Amber Heard loses bid to throw out Johnny Depp defamation case ahead of taking the stand
Amber Heard has been denied a bid to dismiss Johnny Depp’s defamation lawsuit against her on Tuesday (3 May), according to The Independent.
Depp, 58, is suing Heard, 35, in a $50 million defamation suit over an op-ed she wrote for The Washington Post in which she accused him of being abusive. Heard has sued back, with a $100 million counterclaim against Depp, alleging “abuse and harassment”.
Defamation is described as an untrue statement presented as fact, and causes harm to the person it describes; in United States law, it is up to the person who believes they have been defamed to prove that the statement about them is not true.
Heard’s defence lawyer, Ben Rottenborn, argued for a motion to dismiss the case on Tuesday, alleging that Depp’s attorneys failed to meet the burden of proof that Depp was not abusive towards Heard, claiming it is “undisputed” that Heard was physically and verbally abused.
Rottenborn argued that the crux of the case is whether Heard can be held responsible for defamation because of her Washington Post column, and nothing else.
While Heard did not name Depp in the piece, his legal team has argued that it contains a “clear implication that Mr Depp is a domestic abuser”, which it says is “categorically and demonstrably false”, the BBC reported.
Judge Penney Azcarate dismissed Heard’s team’s appeal to throw out the defamation case, and Heard herself is expected to take the witness stand on Wednesday (4 May).
The trial began on 11 April in Virginia’s Fairfax County district courthouse, and has so far seen Depp accused of sexually assaulting Heard, and texting a friend hoping “Amber Heard’s rotting corpse was decomposing” in the trunk of a car. Depp has denied hitting Heard, stating that he would “never strike a woman”, and has denied the sexual assault claim.
The court also previously heard the couple’s marriage counsellor describe their relationship as “mutually abusive”.
Depp spent four days giving testimony in the trial ahead of Heard standing herself, in one case alleging that shortly after the couple were married, an argument had become so serious that it ended in his finger being sliced off.
During the fight in Australia in 2015, he claimed Heard had thrown two vodka bottles at him, one of which smashed and severed his finger.

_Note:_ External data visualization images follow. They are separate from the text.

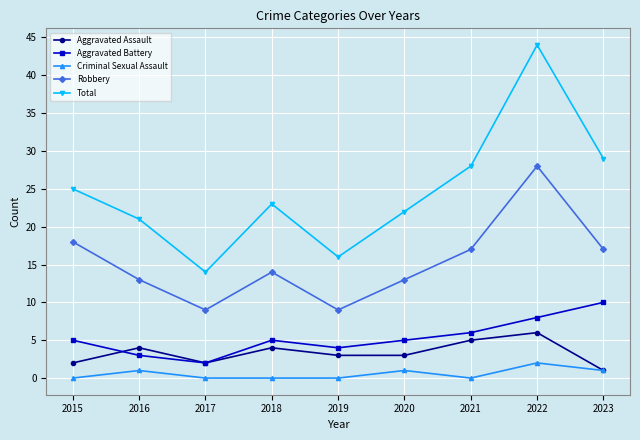

What is the value of the Aggravated Assault point at the 7th from the left?

5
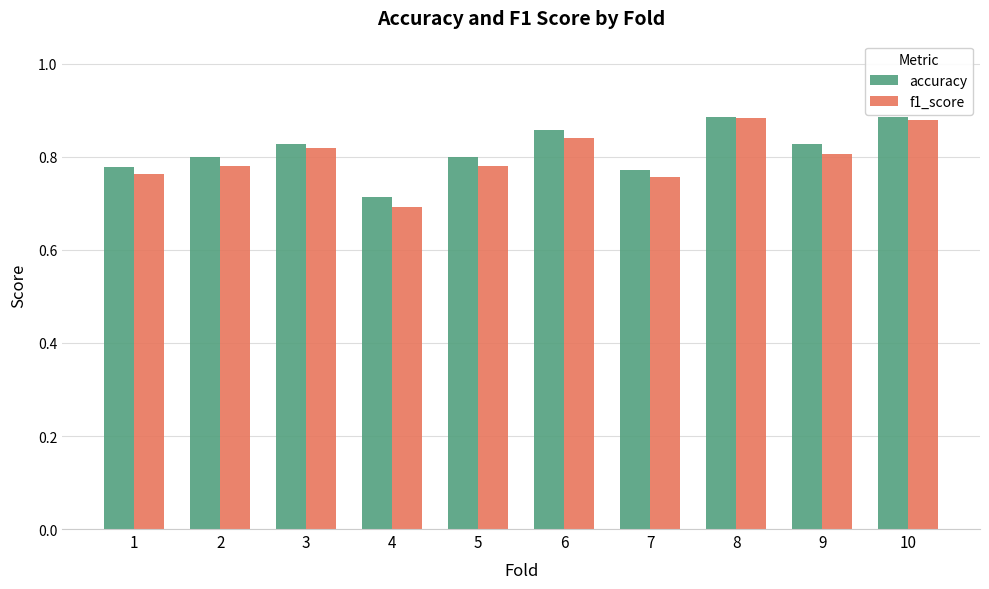

The accuracy series shows 0.7 at 4. True or false?

True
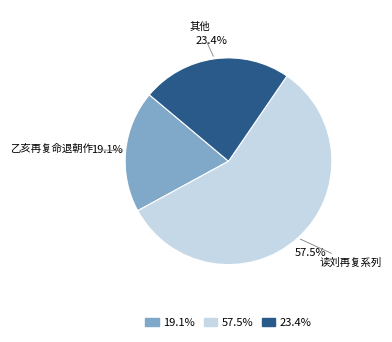

How many segments does this pie chart have?

3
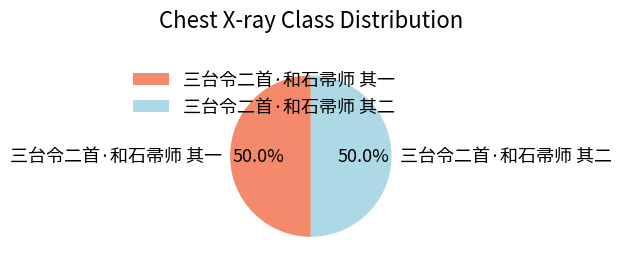

Combined, do 三台令二首·和石帚师 其二 and 三台令二首·和石帚师 其一 account for over 50%?

Yes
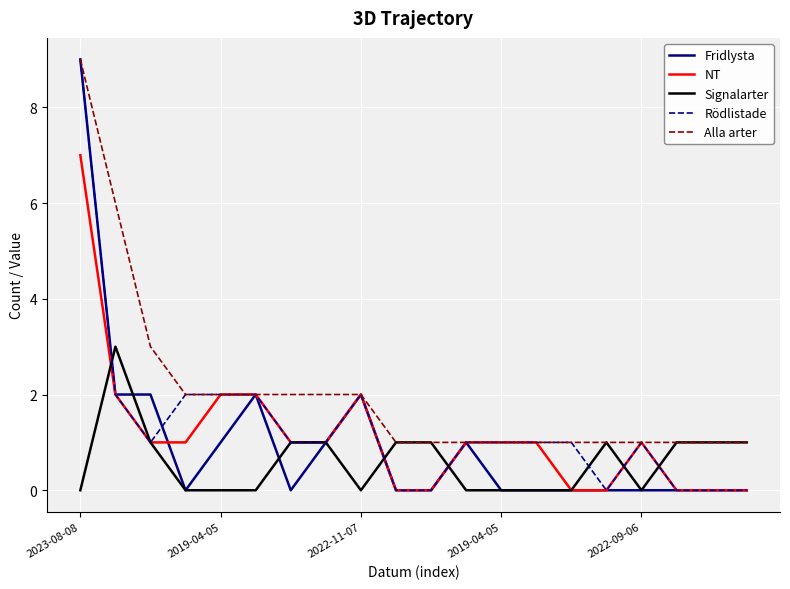

What is the maximum value shown in the chart?

9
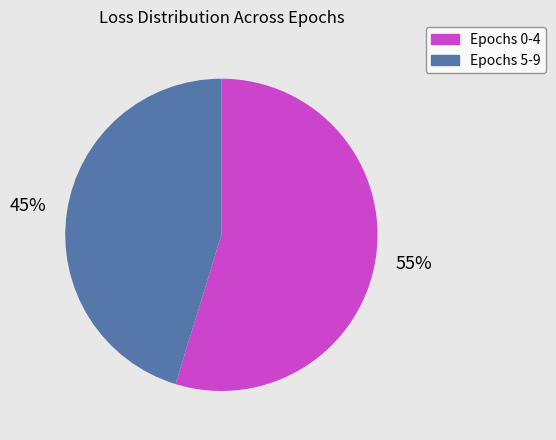

What percentage is the Epochs 0-4 slice, to the nearest percent?

55%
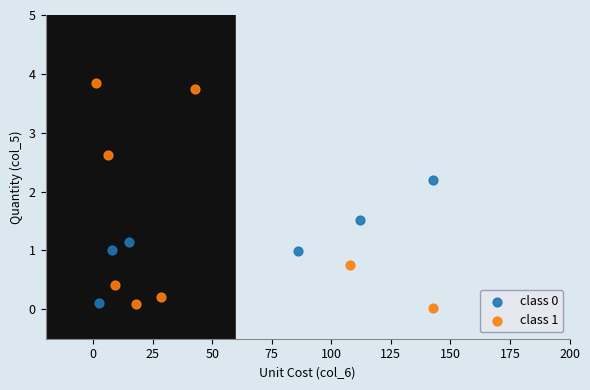

Which series has the largest Y range (max minus min)?

class 1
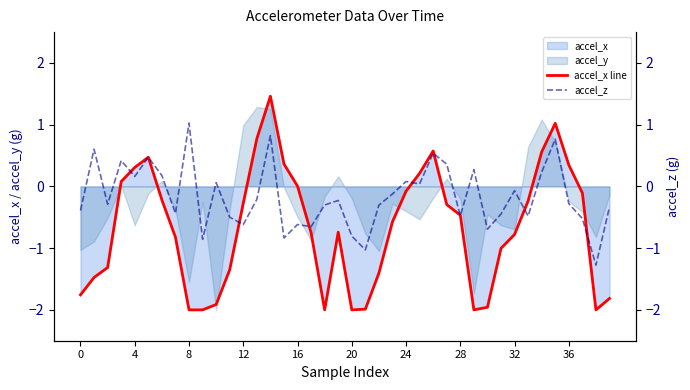

Is it true that accel_x line equals -2.7 at 0?

False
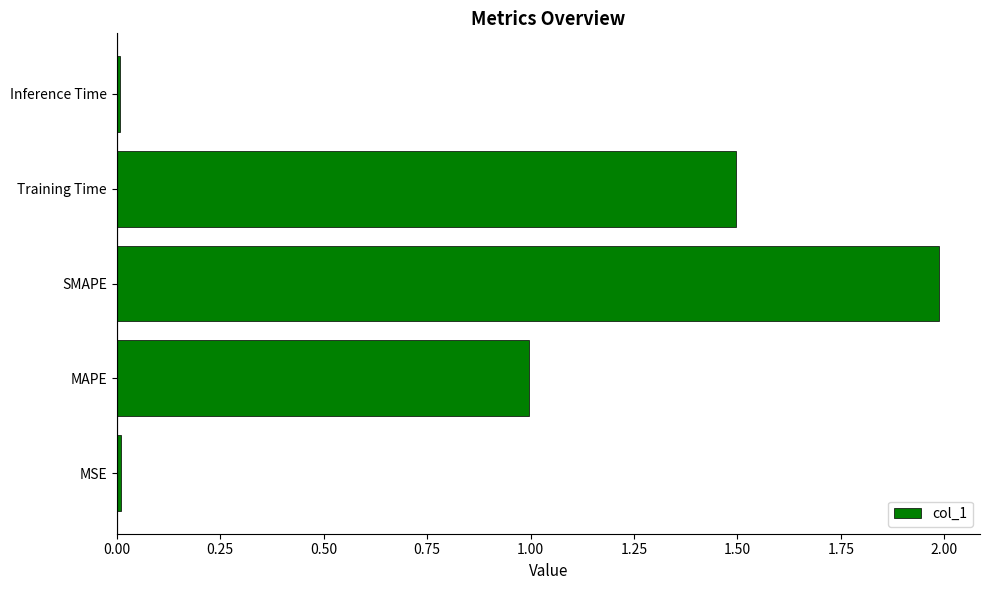

What is the change in value from SMAPE to Training Time?

-0.5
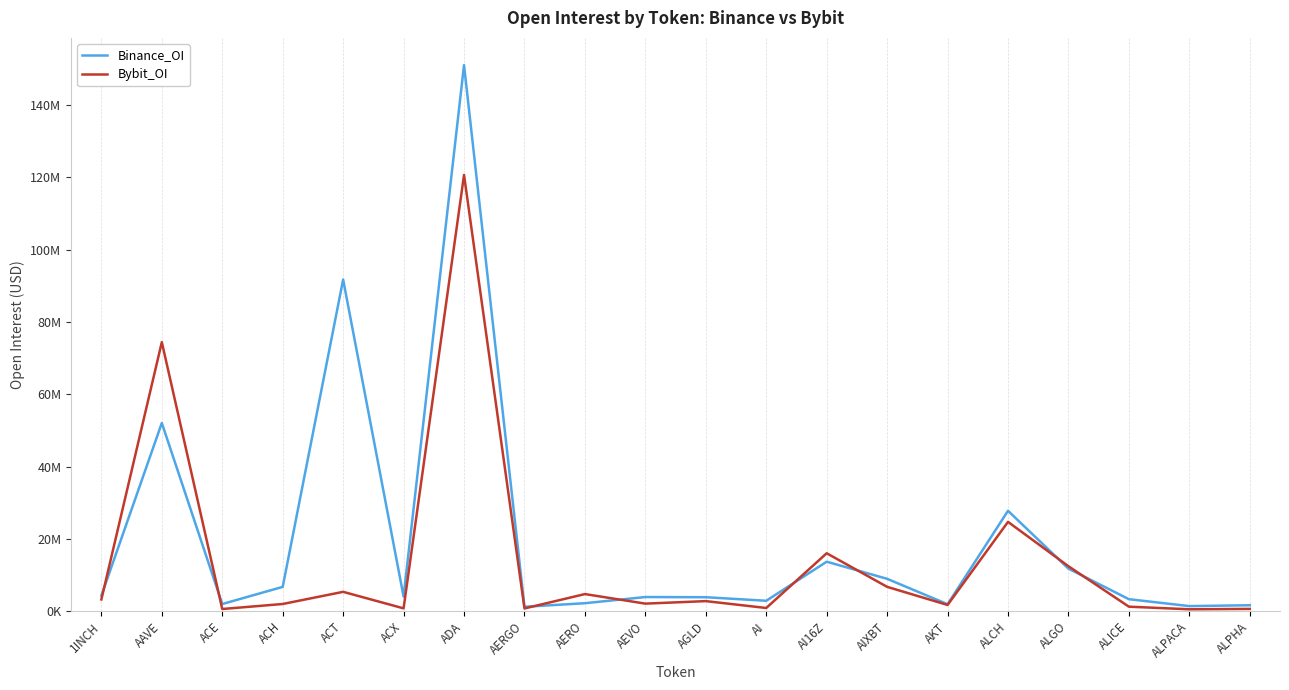

What are all the series names shown in the legend?

Binance_OI, Bybit_OI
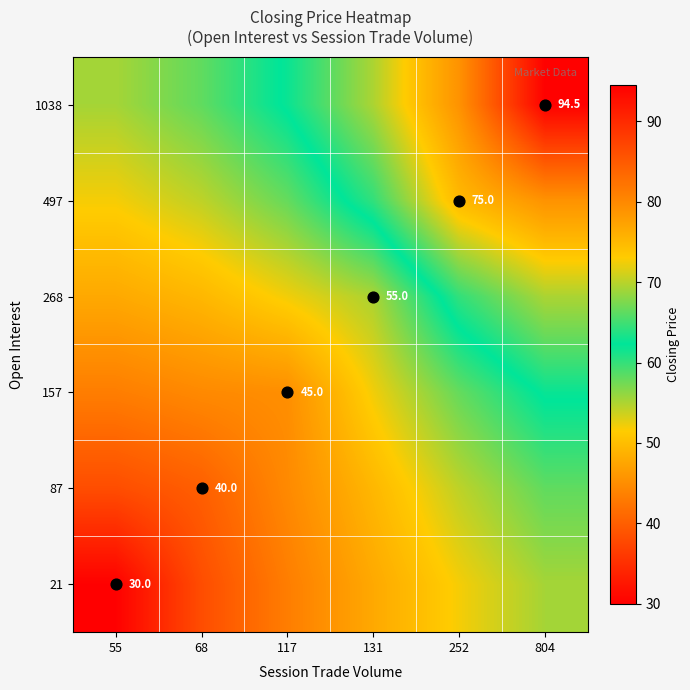

What is the spread (max minus min) of values at 68?

20.0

He said: “I don’t know what a nervous breakdown feels like, but that’s probably the closest that I’ve ever been. Nothing made sense and I knew in my mind and in my heart that this is not life.”
Johnny Depp said his mental state was so bad that he began “to write in my own blood on the walls”, before eventually texting his doctor to come to the house.
The trial continues, and is expected to last six weeks.